Energy and manufacturing companies won delays in Dodd-Frank Act requirements to report derivatives trades they use to hedge business risks. The so-called end users, who trade as clients of banks including JPMorgan Chase & Co. and Citigroup Inc., need the delay to test data systems, the Commodity Futures Trading Commission said in a press release yesterday. The rules were to take effect today.

Users of interest-rate and credit swaps will have until July 1 to comply with the reporting rule, according to the CFTC statement. The deadline for users of equity, foreign exchange and other commodity swaps was extended until Aug. 19. Non-financial counterparties gained an extension to Oct. 31 for certain reporting requirements for all swap asset classes.

“I am troubled by the arbitrary and ad-hoc manner in which this relief was provided,” CFTC Commissioner Scott O'Malia, a Republican, said in a statement. “The application of date, product and participant distinctions makes compliance and implementation confusing for the end users.”

The CFTC and Securities and Exchange Commission are implementing derivatives provisions of Dodd-Frank, the 2010 regulatory overhaul, after largely unsupervised trades helped fuel the 2008 credit crisis.

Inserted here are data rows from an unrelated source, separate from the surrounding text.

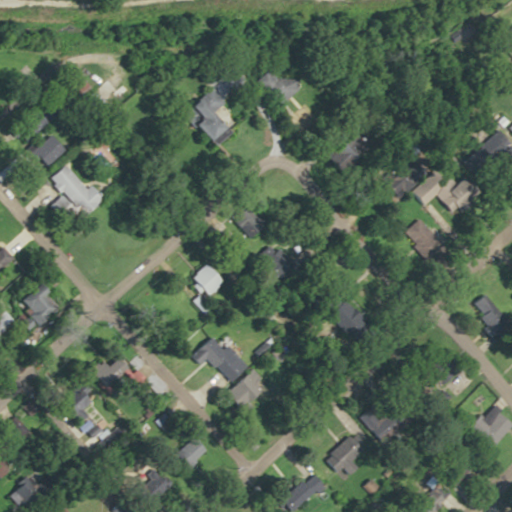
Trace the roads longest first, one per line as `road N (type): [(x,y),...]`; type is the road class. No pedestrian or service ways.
road 1 (residential): [(194,511),(511,219)]
road 2 (residential): [(315,198),(278,172),(253,172),(234,183),(0,391)]
road 3 (residential): [(239,471),(0,213)]
road 4 (residential): [(511,408),(315,198)]
road 5 (residential): [(208,0),(0,1)]
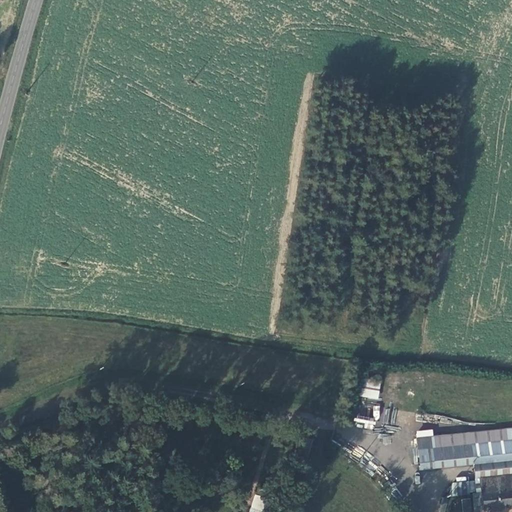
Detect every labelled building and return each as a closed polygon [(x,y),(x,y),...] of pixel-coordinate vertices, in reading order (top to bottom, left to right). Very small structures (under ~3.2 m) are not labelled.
[(380,389),(381,379),(366,378),(366,388),(380,389)] [(362,387),(360,396),(378,400),(380,391),(362,387)] [(511,430),(432,439),(432,449),(433,451),(473,446),(511,441),(511,430)] [(511,459),(511,441),(473,446),(475,464),(511,459)] [(475,464),(473,446),(433,451),(435,468),(475,464)] [(433,451),(432,449),(419,450),(421,469),(435,468),(433,451)] [(511,474),(511,459),(475,464),(477,479),(481,478),(511,474)] [(511,474),(481,478),(482,493),(511,489),(511,474)] [(455,484),(456,497),(470,495),(470,483),(455,484)] [(511,508),(511,489),(482,493),(474,495),(476,511),(511,508)] [(254,494),(249,511),(263,511),(267,498),(254,494)] [(451,498),(450,511),(471,511),(471,498),(451,498)]
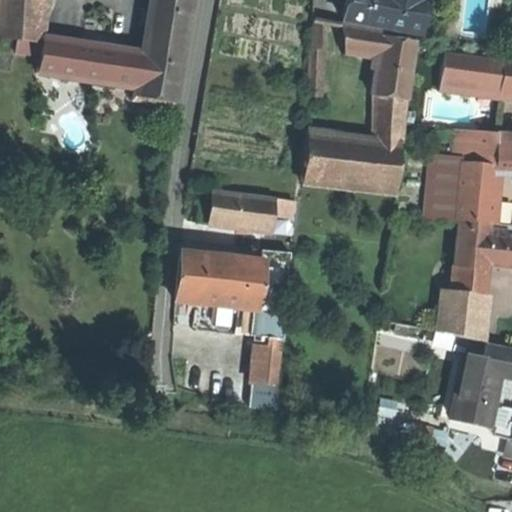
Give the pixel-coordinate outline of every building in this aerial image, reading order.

New rules planned for the $639 trillion global swaps market require that trade information be reported to so-called swap data repositories that function as central record-keepers.

The Commercial Energy Working Group, an alliance of companies that weren't identified individually, requested a six-month delay through lawyers at Sutherland Asbill & Brennan LLP in a March 1 letter to the CFTC.

“Of all the different groups that would be responsible for reporting, they are probably the least prepared,” Brenda Boultwood, vice president of industry solutions at Palo Alto, California-based MetricStream, which helps clients manage regulatory compliance, said in a telephone interview before the delay was announced.

Lobbying groups representing Barclays Plc, JPMorgan and Goldman Sachs Group Inc. have also urged that the CFTC delay the reporting rules for their clients. In a March 28 letter to the CFTC, the International Swaps and Derivatives Association Inc. and Financial Services Roundtable said bank clients need a delay because they lack the resources to comply with the rules.